先の一撃の影響により彼らのいる足場が崩落したのだ。  
 
「なっ・・・―――――!?」  
「えっ・・・――――――――――!?」  
 
――――――――世界が、反転する。  
あまりにも一瞬の出来事に、事態の理解に脳が追いつかない。  
ジェットが現状を認識したときには――――――彼の身体は既に加速を開始していた。  
 
(―――――いや。洒落に、なって、ねぇだろ――――――――――・・・・・・・・・・・。)  
 
うんざりと、心の中でつぶやき。  
ジェットは腕に抱える少女とともに崖下へと落下していった―――――。  
 
・・・・・・・・・・・・・・・・・・・・・・・・・・・・・・・・・・・・・・・・・・・・・・・・・・・・・・・・・・・・・・・・・・・・・・・・・・・・・  
 
「クライヴたち、大丈夫かな・・・・・?」  
「・・・・・・・・・まあ、大丈夫だろ。あの二人なら。ていうか今の俺達の状況こそどうにかしなきゃいけねえだろ。」  
薪を火の中にくべながら相槌をうつ。  
俺たちが落下した先は――――このファルガイアにまだこんなもんがあったなんて驚きだが―――湖だった。  

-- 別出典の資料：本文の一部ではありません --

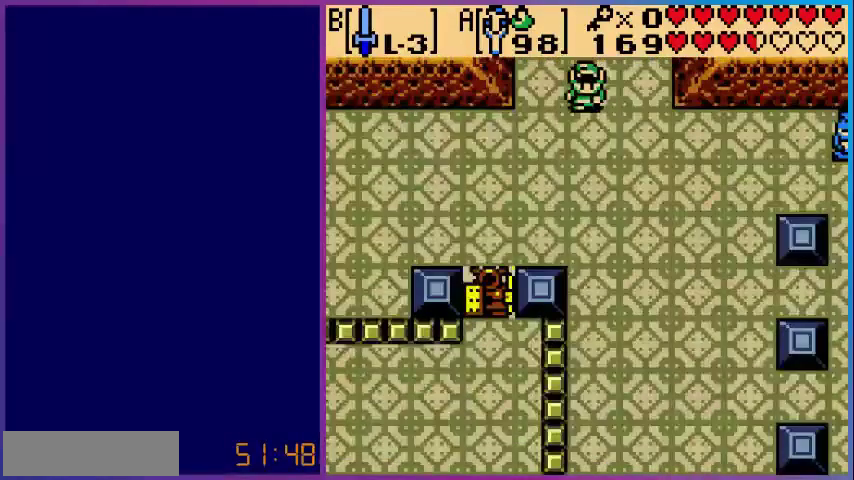
{"buttons": [], "events": []}
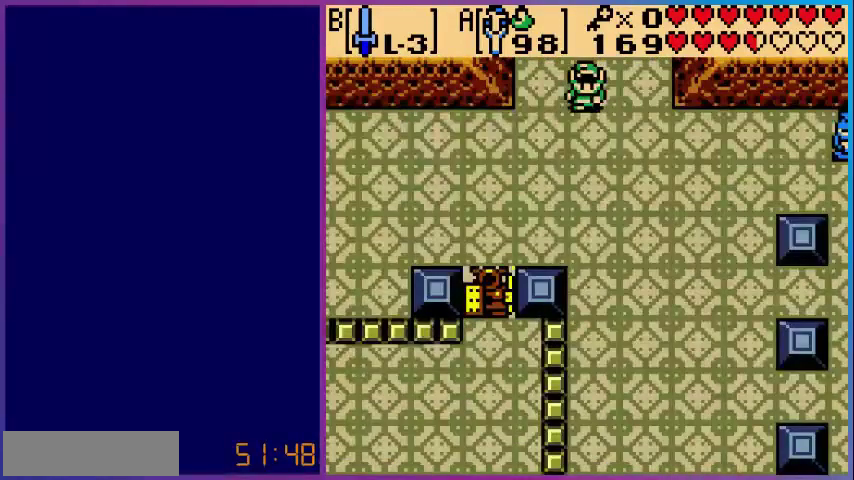
{"buttons": [], "events": []}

そりゃ着水、つうか水面に直撃したときは結構痛かったが、まぁ俺達は何とかこうして生き延びることができた。  
・・・・・・・・・・・・・が、結局上に戻る方法も道も見つからなかった。  
崖下から崖上までは30メートルはゆうに超えようかという高さでおまけに凹凸は殆ど無い。・・・・こいつの胸くらいない。  
俺はともかくこいつはとても登れはしないだろう。  
あの化け物は上の二人が始末をして、今はどこからかロープか何かを調達しにいっている。  
つまり二人が帰ってくるまでは俺達はここで立ち往生ということになる。  
 
――――――ただ、この状況は頂けない。  
 
俺はズボンのみ。  
ヴァ・・・・・・・・・まな板は奇跡的に無事だった予備のシャツ一枚にパンツだけという状態だ。  

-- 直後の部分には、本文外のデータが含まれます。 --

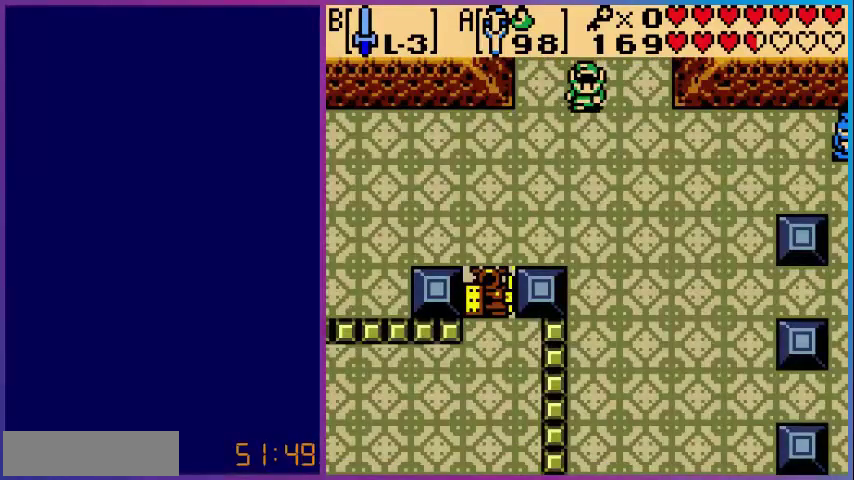
{"buttons": [], "events": []}
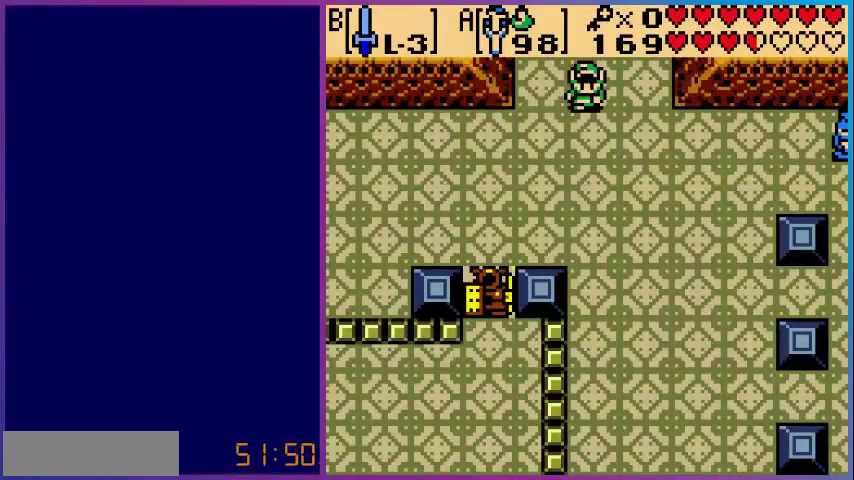
{"buttons": [], "events": []}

いくらこいつに色気がねえからって、この状況はかなり気まずい。  
いつもなら二人きりでも何ともないんだが、今のこいつは髪を下ろしていて―――  
何か、こう普段とは違う雰囲気を漂わせて、俺を戸惑わせているのだ。  
 
「ジェット・・・・・・・・・。」  
 
「・・・・なんだよ?」  
「今朝は・・・・・・ごめんなさい。痛かった…よね。」  
 
・・・・・・・・・何かと思えばそのことか。今更そんなこと謝るんじゃねえ・・・・・・とは思ったがついついつらく当たってしまう。  
・・・・・別に腹を立てているわけじゃないんだが。  
 
この動揺がいつまでも収まらねえもんだから、こいつに半ば八つ当たりするようなことをしているのかもしれない。  
 
「ああ、まったくだぜ。朝っぱらからあんな思い切りどつきやがって。首が折れるかと思ったぜ。まだ痛ぇぞ、この暴力女。」  
「・・・・・・・・・・・・・・・・ごめんなさい。・・・・・・元はといえば私が準備にもたついてたから悪かったんだよね。」  
 
「・・・・・・・・・――――?」  
 
(なんだよ、やけにしおらしいじゃねぇか。いつもなら言い返してくるはずなんだがな。)  

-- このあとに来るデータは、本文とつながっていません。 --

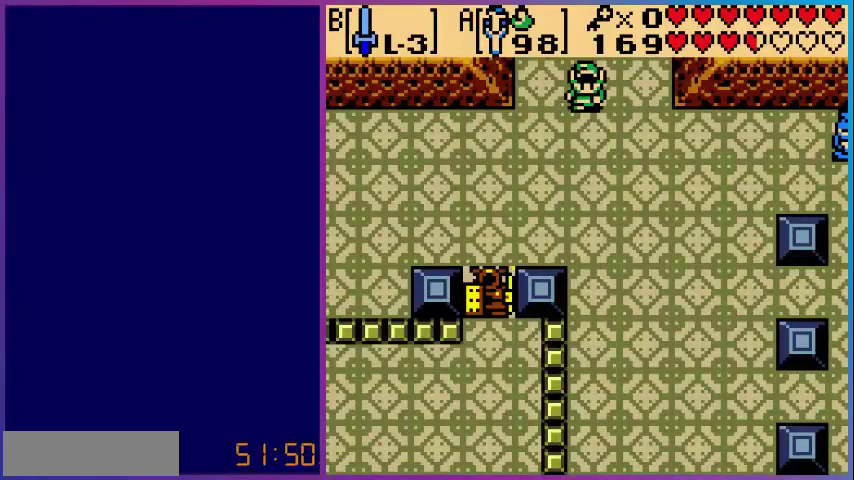
{"buttons": [], "events": []}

「それに、今こんなことになってるのは・・・・私の注意が足りなかったからなのに・・・・。  
ジェットにまで迷惑かけちゃって。クライヴやギャロウズにも迷惑掛けて・・・・・・・・・。  
・・・・・・・・・・・・・私、何でこんなんなんだろ・・・・・・。マヤと違って頼りないし、同じ女の子なのに女らしさも、全然・・・・無いし・・・・・・。  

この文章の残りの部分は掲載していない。